Pues, bien, me pretendo explicar, en muy breves líneas, que la clase política, en sí misma considerada, es la primera interesada en cambiar la situación actual. Y no porque deban dejarse conmover por monsergas moralizantes u homilías togadas; ni siquiera por atender al fondo decencia que se les presupone como servidores de la cosa pública. Simplemente, repito, por interés puro y duro.
La actual política de nombramientos es, acaso, uno de los ejemplos más útiles para ilustrar esta tesis. Como sabemos, los altos cargos de la carrera judicial son designados por el Consejo General del Poder Judicial, máximo órgano rector de la magistratura; y son, a su vez, las cámaras legislativas las que eligen a sus miembros, los llamados “vocales”; por tanto, son los grupos parlamentarios (o sea los partidos) los que pactan su composición en función de sus respectivos intereses. Como vemos, una soga que, más o menos larga, más o menos tensa, ata al político togado a Ferraz, Génova o cualquier otro cuartel general de la política.
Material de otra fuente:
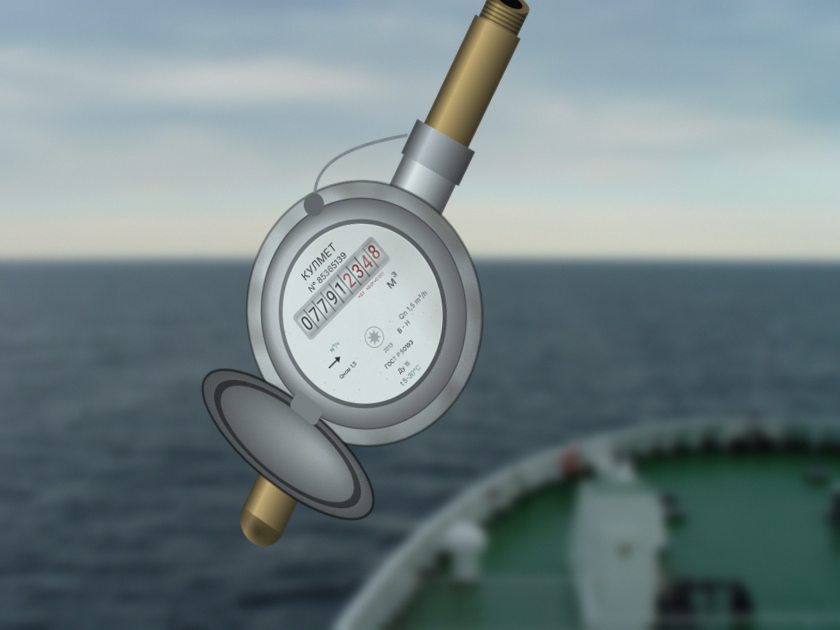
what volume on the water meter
7791.2348 m³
Este sistema, como sabemos, ha dañado hasta límites impensables la imagen de nuestra Justicia ante la ciudadanía. Pero el problema que nos ocupa ahora es otro. Y es que configura los órganos de gobierno judicial en función de la coyuntura política del momento. De entrada, diríase que es una ventaja para el gobierno de turno. Y lo es. Sin embargo, cuando ese mismo gobierno pasa a la oposición, mudan las tornas. El mundo al revés: fortuna velut luna…
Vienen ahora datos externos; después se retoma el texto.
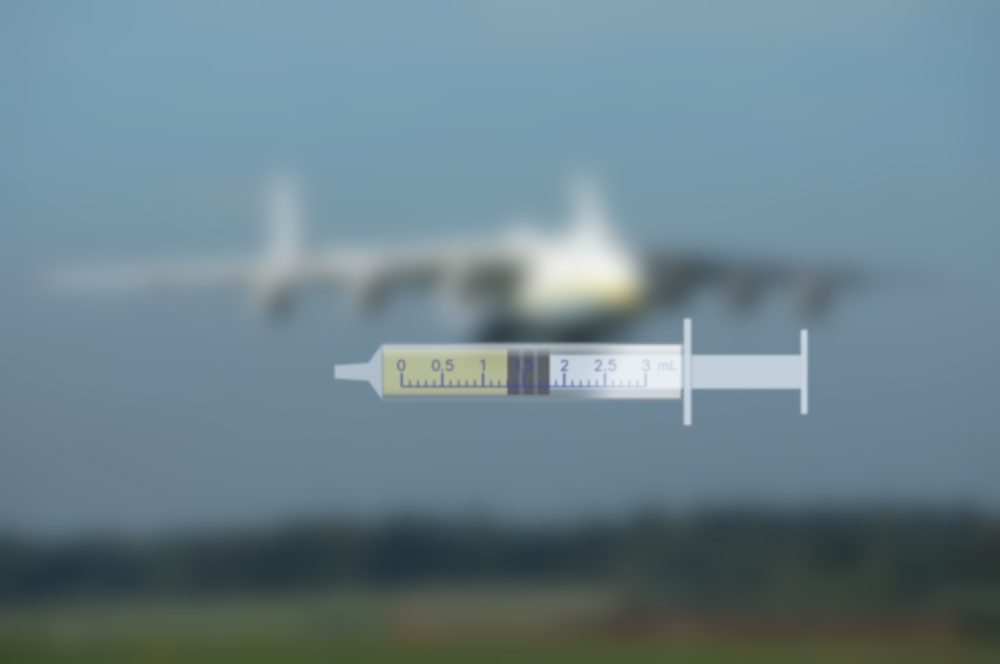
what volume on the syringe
1.3 mL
La lógica de este perverso montaje es lo que se conoce en teoría constitucional como spoil system, algo así como el “método del botín”. Esto es, la práctica propia de las sociedades clientelares en las que un partido, cuando conquista el poder, premia a los suyos (afiliados, amigos, secuaces o simples simpatizantes) con un generoso reparto de cargo. Es un hábito muy antiguo. Sin ir más lejos, en nuestra patria tenemos el antecedente de Enrique “de las mercedes”, monarca castellano que recompensó con memoriosa largueza a sus partidarios en cuanto se hubo ceñido la corona.
Aunque, a simple vista, tal estrategia se antoje muy beneficiosa para los mandamases de turno, a la postre, resulta autodestructiva, pues deja abierta la puerta a toda suerte de represalias y, en cualquier caso, supone instalarse en una permanente inseguridad jurídica que redunda en un desprestigio general. Apuntábamos supra que esa es la situación actual. Son las limitaciones de un miope cortoplacismo.
Afortunadamente ahora se nos ofrece la oportunidad de superar tan incómodo estancamiento. Nuestro panorama actual es bien incierto. No sabemos todavía quién nos gobernará. Pues bien, a nuestros partidos se les presenta un folio en blanco donde escribir el futuro. Borrón y cuenta nueva. Les conviene pactar un modelo que no beneficie ni a unos ni a otros, una instancia neutral donde dirimir sus conflictos con vocación de futuro, sin depender de los imprevisibles vaivenes de las reyertas de la oligarquía partitocrática. En realidad, se hallan en lo que el filósofo Rawls denominó “situación originaria”, es decir, ese momento fundacional en el que todavía están por escribir las reglas de juego. Es entonces cuando hay que pensar con ecuanimidad, sin inclinar la balanza de la Justicia. Y no sólo por ecuanimidad o dignidad moral, sino por puro interés, porque no nos conviene trucar, so pena de que se vuelva contra nosotros.
Y lo tienen bien fácil. Bastaría con volver al diseño del año 1980, a la composición mixta del gobierno judicial, cuando no sólo el Parlamento elegía a las vocalías, sino que también lo hacían los jueces. Una fórmula equilibrada que impedía que cojeara el sistema. En definitiva, un instrumento válido para cualquier gobierno, más allá de las miserias contingentes de un determinado episodio de culebrón de nuestra política menor.
La alternativa es poco alentadora. Deslizarnos hacía los grotescos espectáculos tercermundistas en los que se degradan naciones como Venezuela donde el enfrentamiento entre el Tribunal Supremo y el Congreso llena de rubor al mundo civilizado. ¿Es eso lo que queremos para nuestra España?